Tucker (whom I actually called Beau or Beaubi since I tend to develop quirky nicknames for my pets) is the second dog I’ve had to say goodbye to in my life. The first dog was a golden retriever named Duke. It doesn’t get easier, and the guilt doesn’t go away.
Tucker lived with my parents and was with me all through my 20s. While he was technically their dog, he was my baby. I raised him the summer before my sophomore year of college. I got up with him every night when he was a little pup. And let me tell you, he became a little duckling that truly thought I was his mother! Leaving for college in the fall was tough, but I was able to develop a bond with him that would last his entire life.
I look back on all those years and remember the moments I spent with Beaubi. He was my rock throughout my twenties. All the ups and downs. When I would cry (in secret), he would put all his weight on me and lick those tears away. He also did so many things that still make me smile.
When it’s time to say goodbye, you put a bookmark in your story, but you never get to finish it. Making memories is over. After it happens, this feeling of loss is overwhelming. Your dog is gone, but to top it off, you’re losing the opportunity for anything new in that path of your life. And I just want to keep writing pages of that story.
Dogs come and go too quickly. They are around just long enough to hit some major milestones in our lives. Then it’s their time to move on. Their unconditional love is so powerful and all you hope is that they know how much you love them in return.
Now that Tucker/Beau/Beaubi is in the magical place of doggy heaven, I feel like I’m handling things a little better than when I said goodbye to Duke. Maybe it’s just that I knew what was coming, and how I could better handle my emotions. But even though I’m staying strong, I do miss my boy. He was a good boy, like many other pups out there.
Here are a few things I loved about Tucker/Beau/Beaubi:
- Early on, I let him sit in my lap while I sat on the floor. Fast forward to many years ahead: Hey, are you sitting on the floor? He would still attempt to sit in your lap! He was a big golden, around 89 lbs. (He might have been 91 lbs at times, shhh.)
- When I’d be asleep in the morning, my dad would come up to my room to get Tucker to potty him and feed him breakfast. Tucker rarely left. He would wait until I woke up. And if he did leave, he’d run right back upstairs, barge through my dog, and jump on the bed. The lock on my door never worked after he decided to be a rhinoceros.
- When my mom and I would walk the dogs together, Tucker demanded that I hold his leash. If my mom or anyone else tried to hold his leash, and I was on the walk with them, he would flat out stop moving or bite the leash until it was returned to my hands. He truly wanted to maximize any time with me.

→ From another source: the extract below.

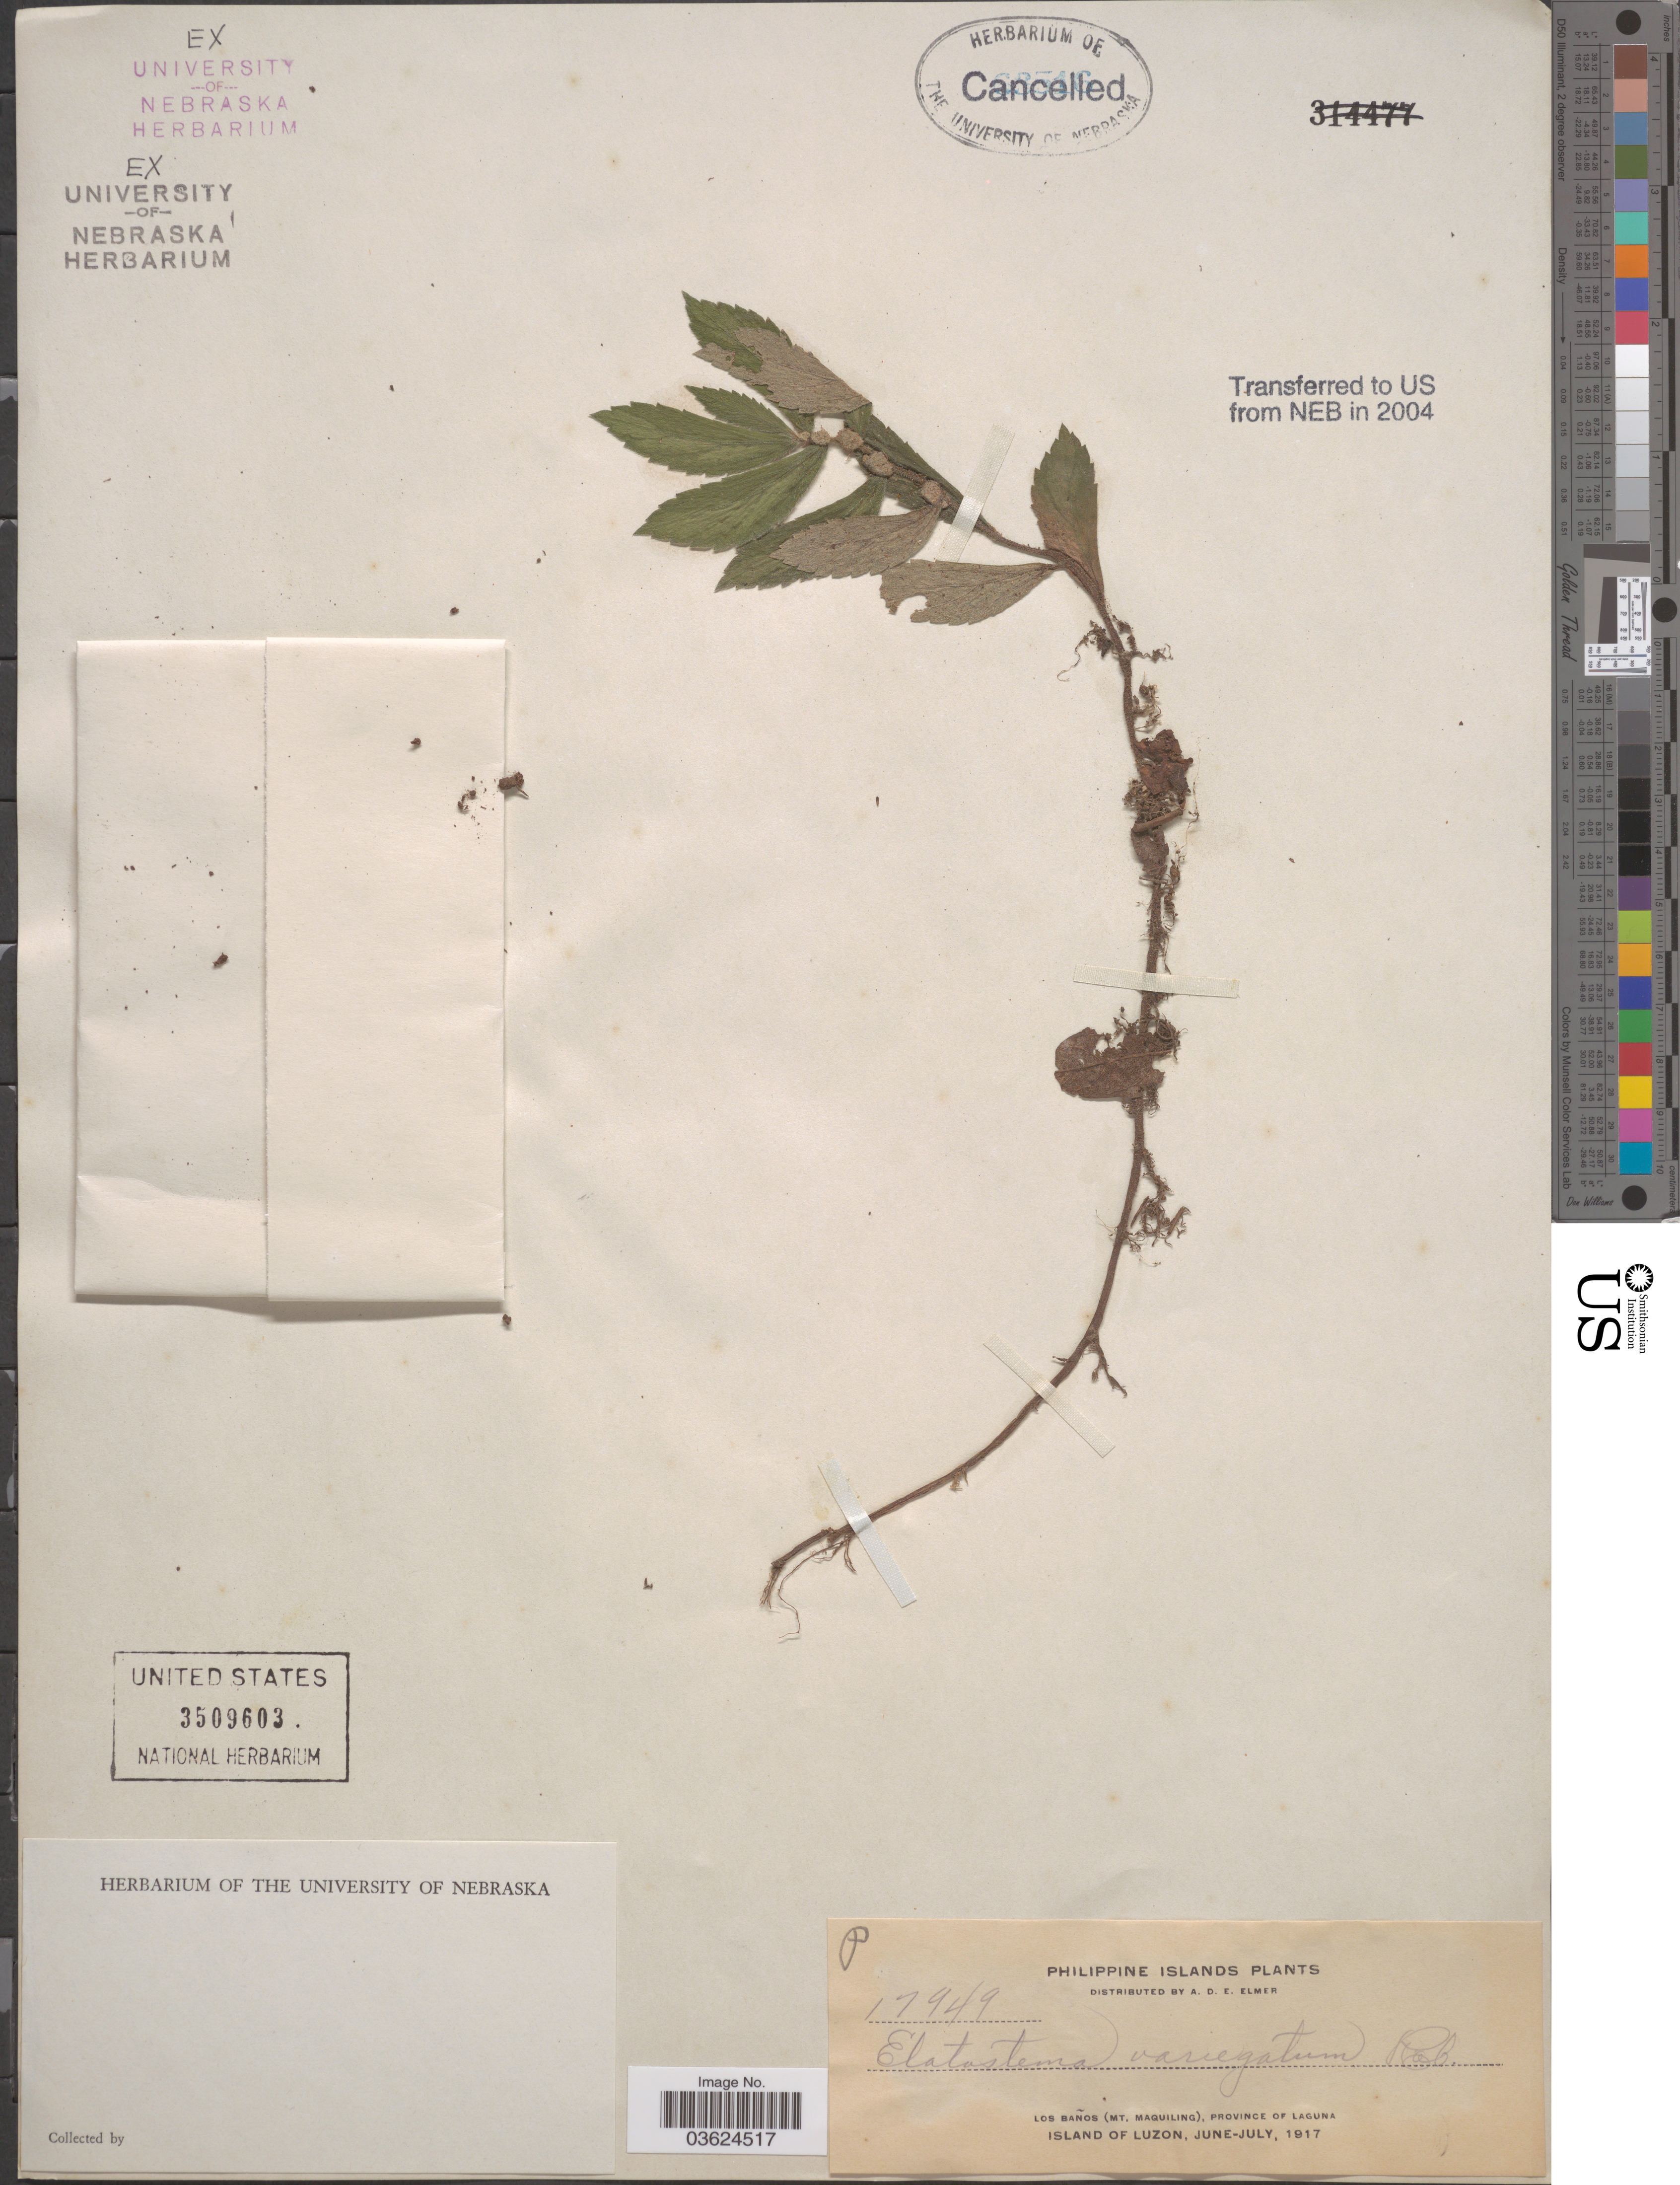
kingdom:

- Tucker loved bath time. I’d hand him a towel and he’d march up the stairs with it in his mouth.
- Tucker also loved a baby pool. He’d splash and have fun in the water.
- Tucker was a good boy in the car. He was quiet and stared out the window.
- Lots of dogs liked Tucker. He must have had a very calming and neutral vibe to other dogs. I don’t think he ever got in a fight.
- Tucker was a licker. Sometimes this can certainly be annoying, but I love a dog that licks. He was very affectionate. That’s probably my most favorite thing about him.
I wouldn’t be remiss if I didn’t comment on some naughty or mischievous moments from Tucker:
- First thing, he was a stubborn dog. Oh my, so stubborn at times! Whether he wanted to turn around on a walk or not turn around and keep going, we just had to make sure he didn’t start biting his leash, because he bit through it many times.
- Tucker ate poop. Yuck.
- The phrase, “Take it nice” was derived from Tucker’s chomp when handed a treat.
- I always wanted to trust Tucker off the leash. I could with his predecessor, Duke. But when I became too trusting, he’d see a deer and take off.
- Beaubi Marie (full nickname here) had anxiety. This translated into him mouthing my arms a lot. In return, I would have bruises all along my arms. They were love bites! And gosh did they hurt. But I never let it bother me. I loved him so.
Through all this grieving I find myself at odds mentally, because I’m also grateful. I have a baby boy in my life (I’m a new mom) and that gives me a lot of gratitude. One story has stopped, but another one started just early enough for me to love hard on something else. Tucker was my first baby boy (in dog form). Having a (human) son is so wonderful for me during this time. And if 2020 isn’t already the year of unpredictable global events, having a baby is a blessing in life that I’m not taking for granted.